__Text__:

New Workflow Overview

The new workflow consists of five main steps:

  1. initSGWT(): Initialize SGWT object with data and parameters
  2. checkKband(): Analyze k-band limited property of signals (optional)
  3. runSpecGraph(): Build spectral graph structure
  4. runSGWT(): Perform forward and inverse SGWT transforms
  5. runSGCC(): Calculate energy-normalized weighted similarity

Setup

# Load required packages
library(BioGSP)
library(ggplot2)
library(patchwork)
library(viridis)

# Set random seed for reproducibility
set.seed(123)

New SGWT Workflow Demonstration

Generate Example Pattern

# Create a spatial pattern with concentric circles
demo_pattern <- simulate_multiscale(
  grid_size = 20,        # Moderate size for fast computation
  n_centers = 1,         # Single center pattern
  Ra_seq = 5,            # Inner circle radius
  n_steps = 1,           # Single step (one pattern)
  outer_start = 10,      # Outer ring radius
  seed = 123
)[[1]]
## Generating 1 patterns...
##   |                                                                              |                                                                      |   0%  |                                                                              |======================================================================| 100%
## 
## Multicenter multiscale simulation completed!
# Display pattern structure
cat("Generated pattern dimensions:", nrow(demo_pattern), "x", ncol(demo_pattern), "\n")

__Given material__:
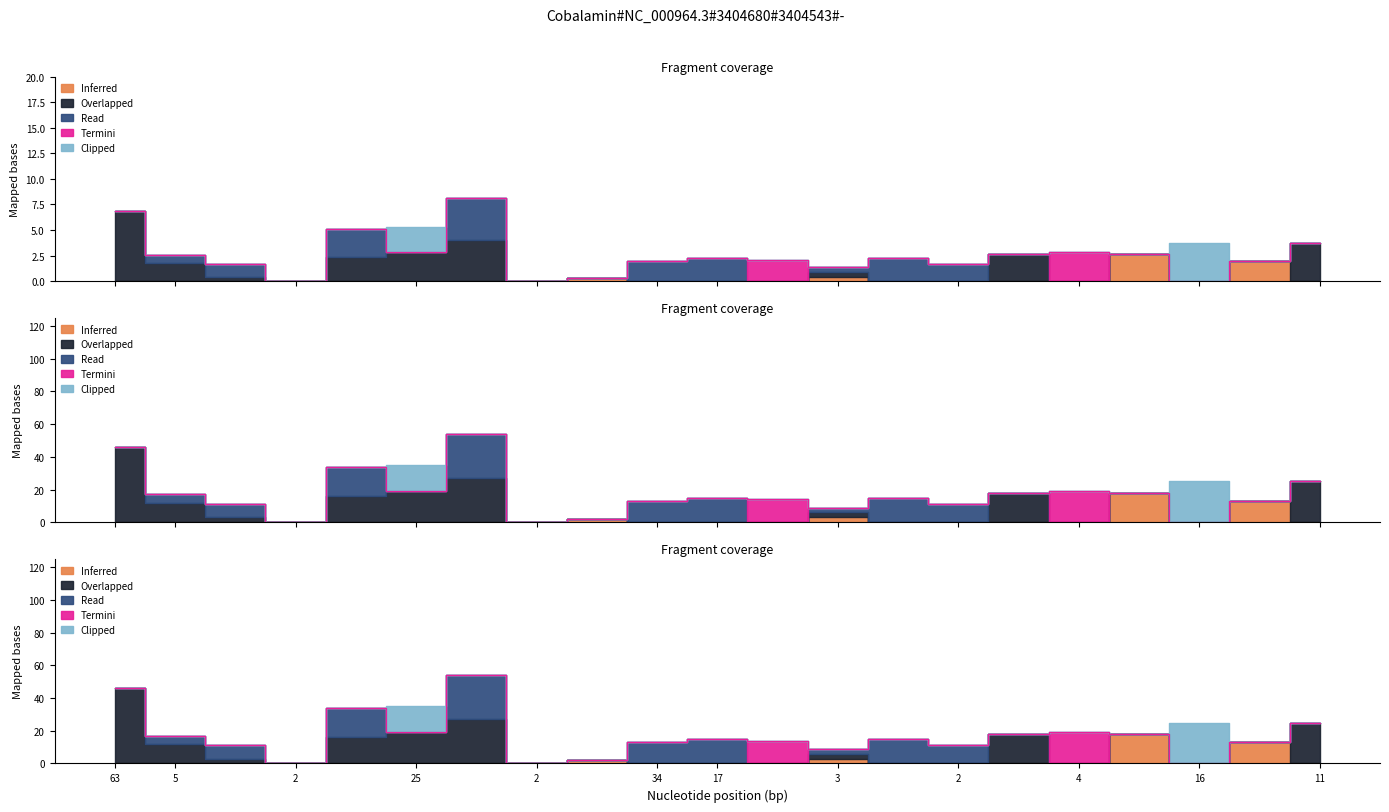

What is the sum of all Read values?

115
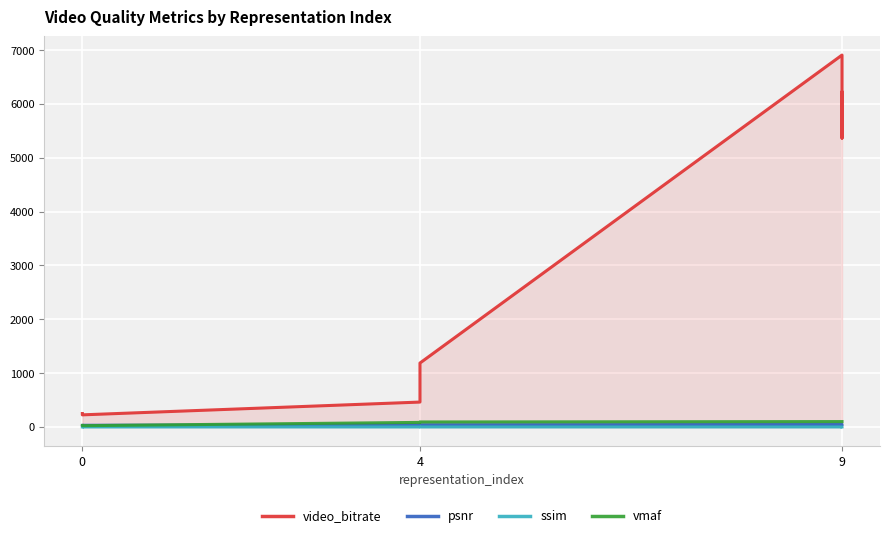

What is the difference between the psnr values at 9 and 4?

5.2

__Directions for this task__: Reproduce the part of the SGWT workflow tutorial from "The new workflow" up to and including "library(BioGSP)", keeping every character unchanged.

__Answer to this problem__:
The new workflow consists of five main steps:

  1. initSGWT(): Initialize SGWT object with data and parameters
  2. checkKband(): Analyze k-band limited property of signals (optional)
  3. runSpecGraph(): Build spectral graph structure
  4. runSGWT(): Perform forward and inverse SGWT transforms
  5. runSGCC(): Calculate energy-normalized weighted similarity

Setup

# Load required packages
library(BioGSP)